It blows my mind that retail has come to Amazon vs Walmart.
It seems so, and Amazon has taken notice.
It seemed to start with Walmart’s purchase of Jet.com … that was the first time people started paying attention to the fact that Walmart was eyeing Amazon as the one to beat. And back then, to many, it seemed like a futile attempt on Walmart’s part.
At that point, Walmart’s “ship to store” and “buy online, pick up in store” were painful to be nice. Ship to store would take up to 7 days, even at a time where Kohl’s was stepping in with two to four hour pick up windows. What was even more jarring was when you’d order something online to pick up in store, be told to wait 7 days, but visit the store in the meantime and see that item on the shelf, ready to go. Made no sense.
They also toyed with the idea of hiring customers to deliver online purchases and, more recently, having employees deliver orders on their way home from work. Many saw these as feeble attempts to try to be like Amazon, even if just a little.

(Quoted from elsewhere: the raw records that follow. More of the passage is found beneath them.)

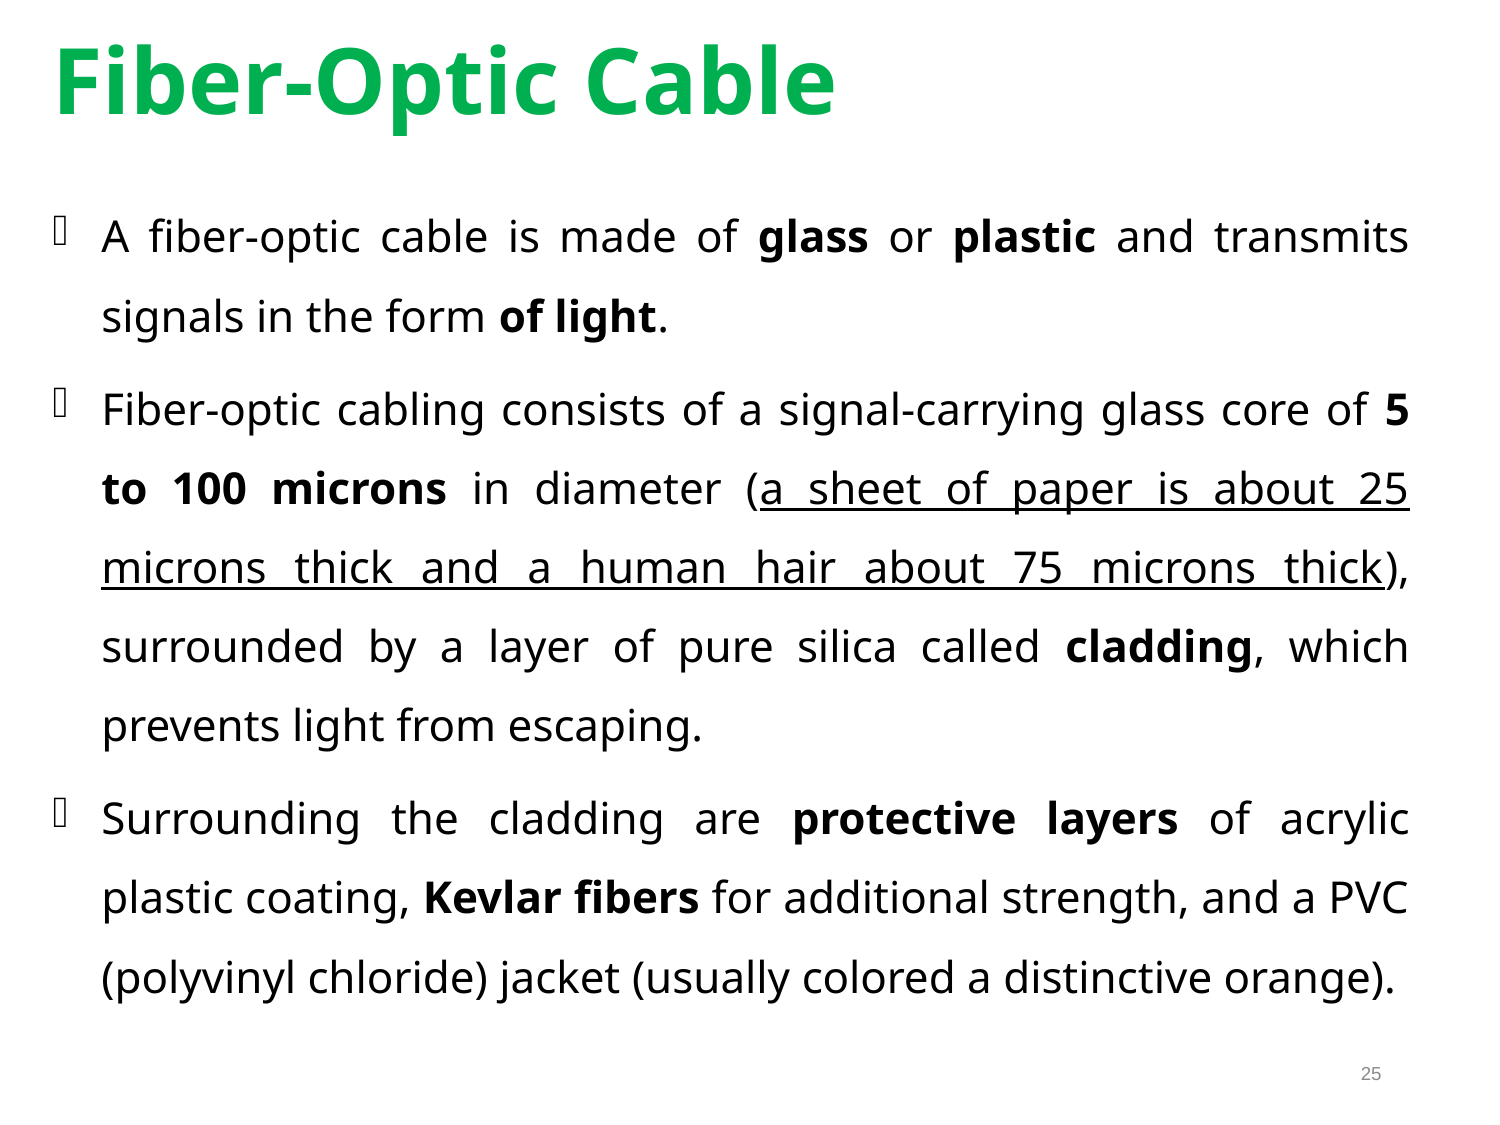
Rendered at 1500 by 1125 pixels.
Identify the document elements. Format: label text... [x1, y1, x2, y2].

slide_number 25 [1059, 1042, 1397, 1103]
title Fiber-Optic Cable [37, 32, 1413, 138]
list A fiber-optic cable is made of glass or plastic and transmits signals in the form of light. Fiber-optic cabling consists of a signal-carrying glass core of 5 to 100 microns in diameter (a sheet of paper is about 25 microns thick and a human hair about 75 microns thick), surrounded by a layer of pure silica called cladding, which prevents light from escaping. Surrounding the cladding are protective layers of acrylic plastic coating, Kevlar fibers for additional strength, and a PVC (polyvinyl chloride) jacket (usually colored a distinctive orange). [37, 174, 1425, 1078]
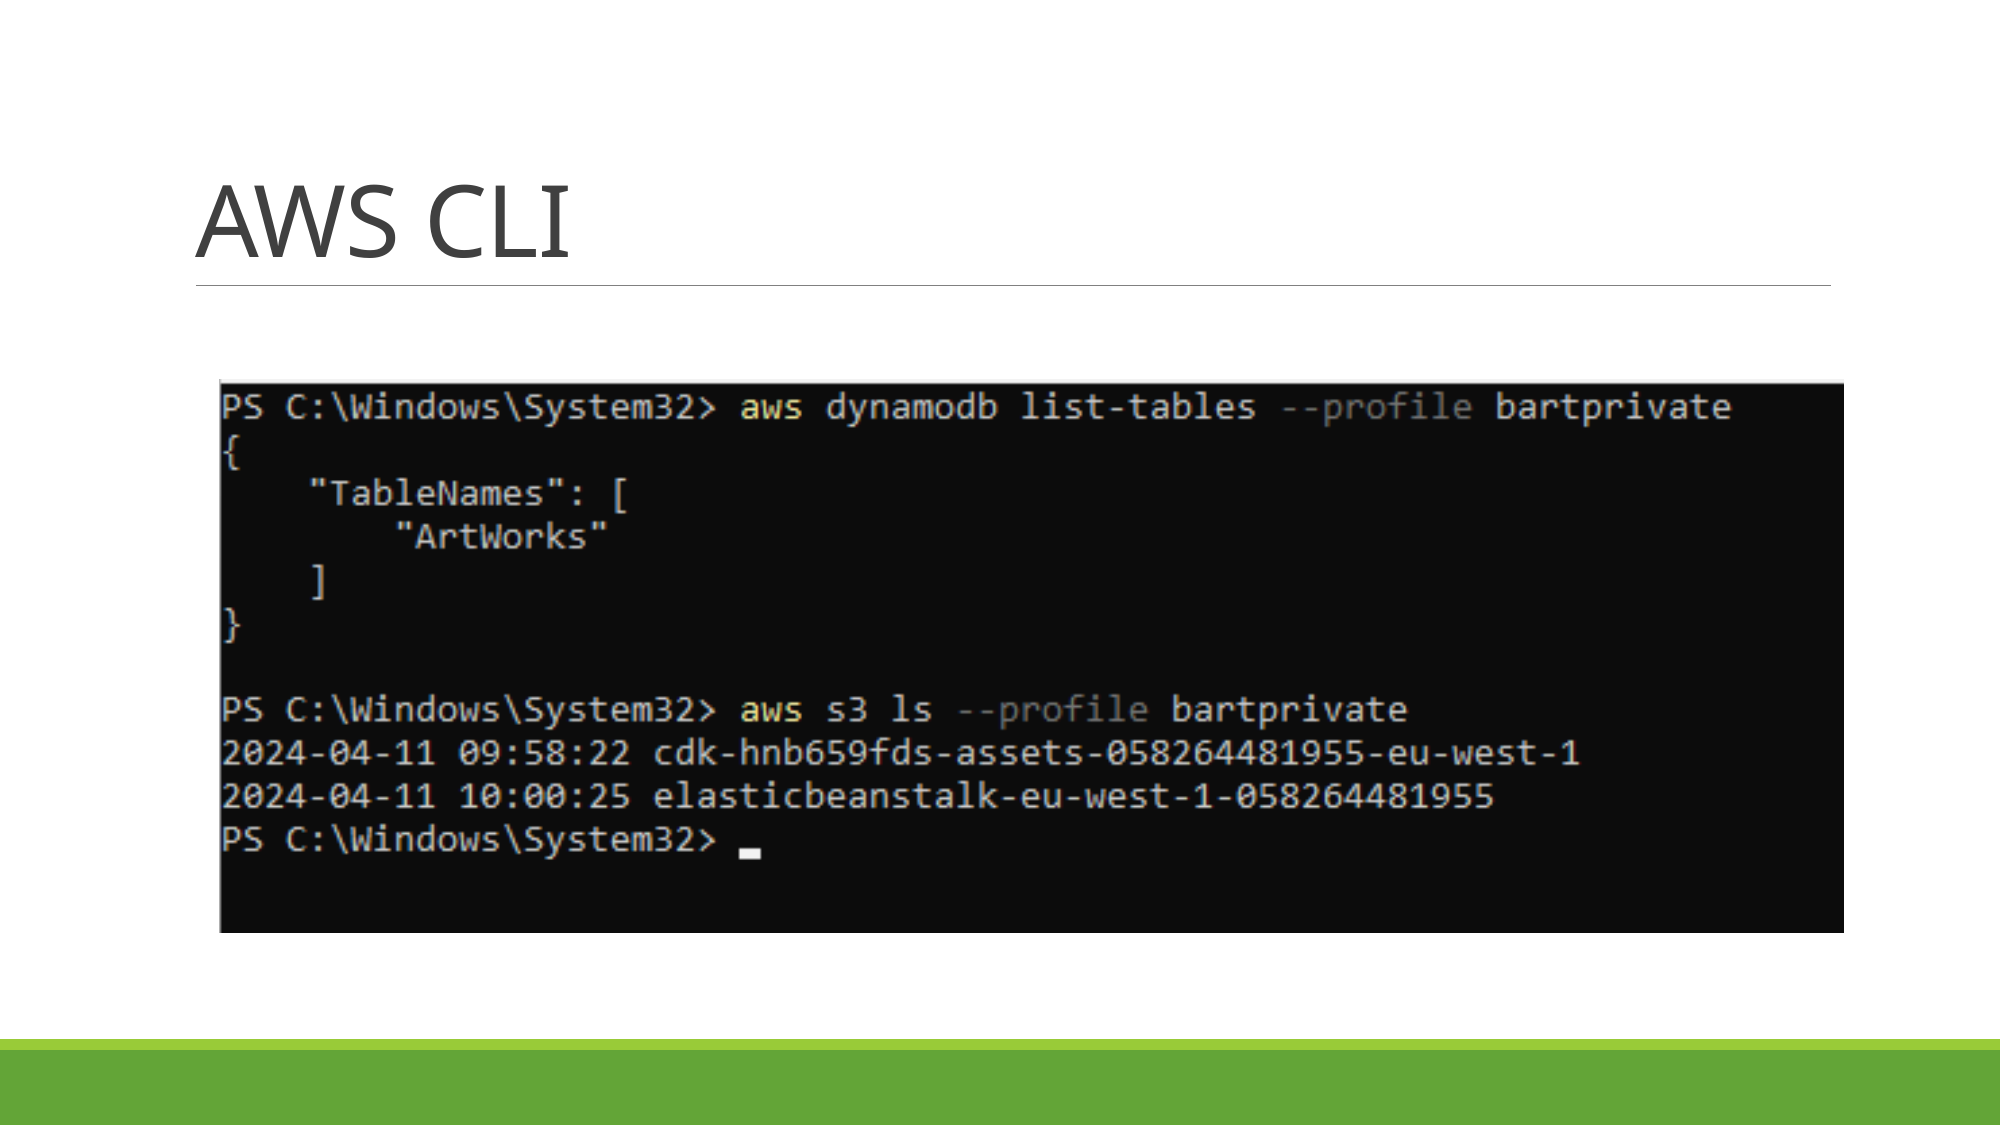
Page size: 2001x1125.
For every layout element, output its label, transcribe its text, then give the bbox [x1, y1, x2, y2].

title AWS CLI [180, 47, 1830, 285]
picture [218, 379, 1845, 934]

But then the retailer got serious.
It seems that the purchase of Jet.com started something big between the two retailers. Amazon started to take notice, and Walmart steadied itself and became more significant.

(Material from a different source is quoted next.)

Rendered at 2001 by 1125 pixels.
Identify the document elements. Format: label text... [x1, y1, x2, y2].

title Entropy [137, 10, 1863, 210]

Outside of buying Jet.com, what else has Walmart done?
- Made significant improvements to its Ship to Store and Buy online, pickup in store features.
- Implemented a two day delivery program (dubbed ShippingPass) at a reduced rate of $49.99 a year compared to Amazon’s Prime at $99.00 a year.
- Walmart quickly ditched this program, refunded ShippingPass members who paid the membership fee, and lowered the minimum purchase to qualify for free shipping to $35 to be more in line with Amazon.
Earlier this month, Amazon took a big swipe at Walmart and the grocery industry by announcing the purchase of Whole Foods. Unfortunately, this major announcement trumped Walmart’s announcement, which came only hours later, that the purchased Bonobos, a men’s online retailer, in an attempt to continue to expand their online presence.
It’s been fascinating to watch these two retailers to see what happens next.
But why is Amazon seemingly most worried about Walmart, more so than other retail giants such as Target? It’s simple:
Wal-Mart has stores within 10 miles of 90% of the U.S. population.
Walmart doesn’t need to worry about drone delivery, or addign distribution centers; they are already in place via their retail stores. By increasing their footprint online, they’re positioning the company to be a main competitor to Amazon.
While it’s interesting to watch how this develops over time, it’s sobering to remember that these two companies are responsible for the changing landscape of retail. Right now it seems like it’s hurting the industry overall, with some long standing retailers hurting to the point of potentially going out of business. However, change is not always negative, and while this appears to be a rough spot across the industry, the changes may be for the positive in the long run. Only time will tell.